Exercise data:
=== Section Start ===

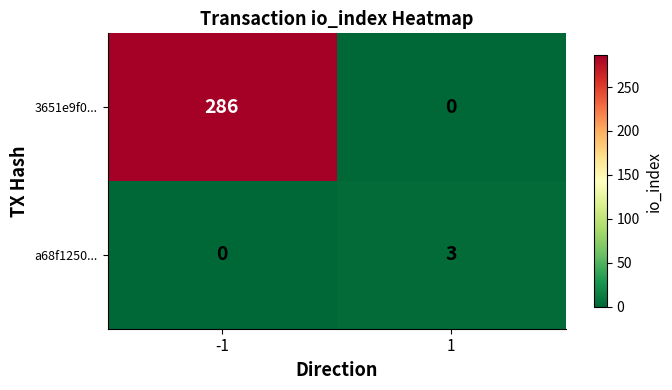

What is the difference between the maximum and minimum values in the 3651e9f0... series?

286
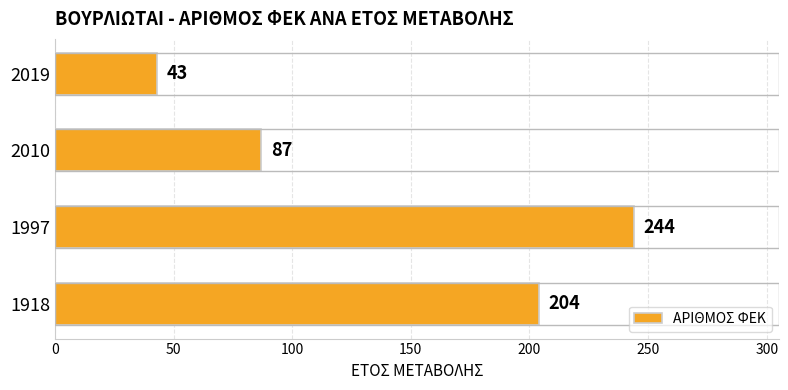

At which category does the chart reach its peak across all series?

1997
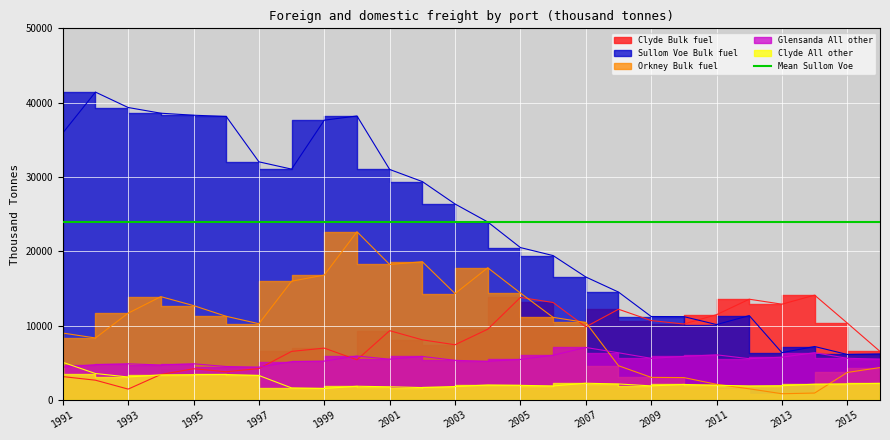

Is it true that Clyde All other equals 989 at 2014?

False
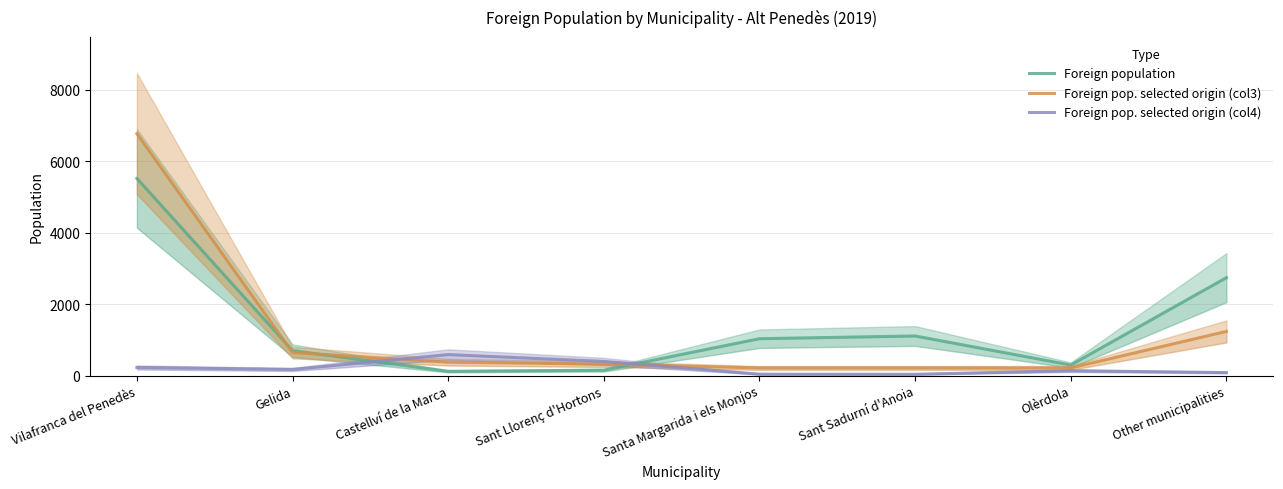

Reading left to right, what are all the values shown in this chart?

Foreign population: 5521	699	119	151	1033	1109	295	2742
Foreign pop. selected origin (col3): 6774	645	376	323	215	215	215	1237
Foreign pop. selected origin (col4): 228	172	588	397	39	36	136	84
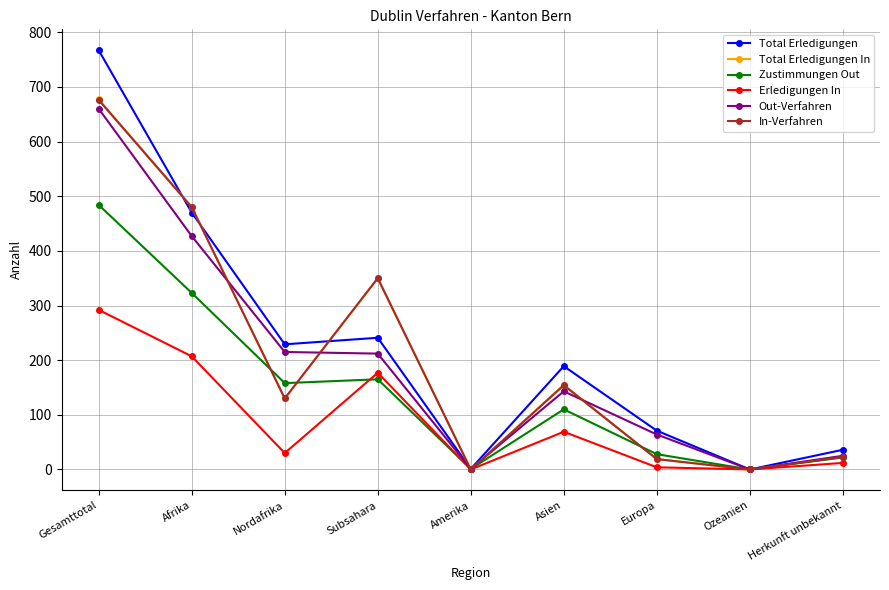

What is the maximum value for Total Erledigungen In?

677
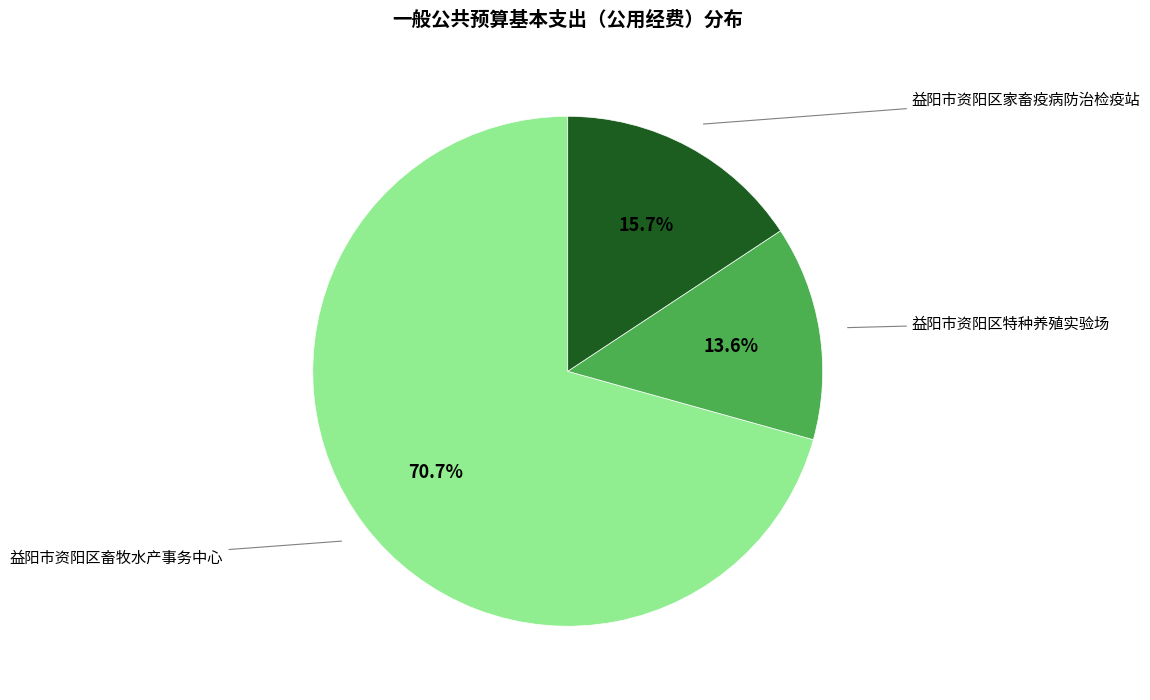

Which category has the biggest portion of the pie?

益阳市资阳区畜牧水产事务中心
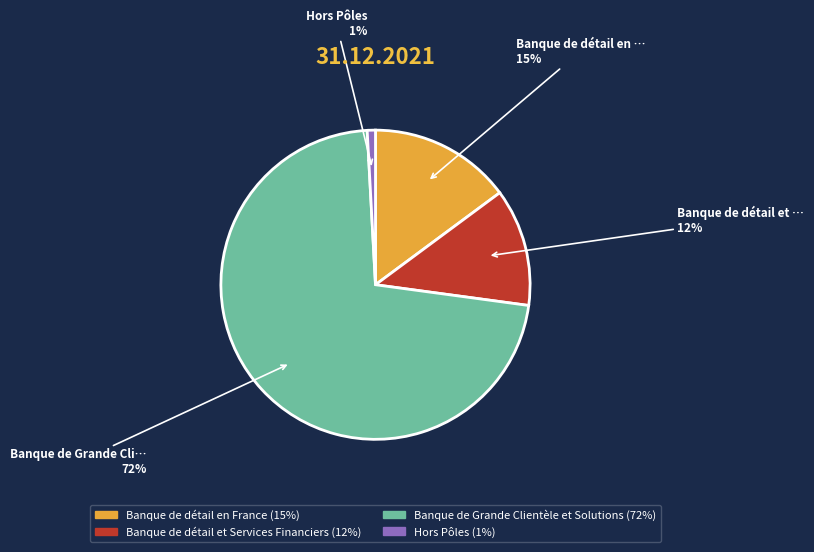

True or false: Hors Pôles accounts for 1% of the total.

True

=== Section End ===

What you need to do: Transcribe all of the lines above exactly, leaving out the pictures.

Answer to the exercise:
What is the difference between the maximum and minimum values in the 3651e9f0... series?

286

At which category does the chart reach its peak across all series?

1997

Is it true that Clyde All other equals 989 at 2014?

False

Reading left to right, what are all the values shown in this chart?

Foreign population: 5521	699	119	151	1033	1109	295	2742
Foreign pop. selected origin (col3): 6774	645	376	323	215	215	215	1237
Foreign pop. selected origin (col4): 228	172	588	397	39	36	136	84

What is the maximum value for Total Erledigungen In?

677

Which category has the biggest portion of the pie?

益阳市资阳区畜牧水产事务中心

True or false: Hors Pôles accounts for 1% of the total.

True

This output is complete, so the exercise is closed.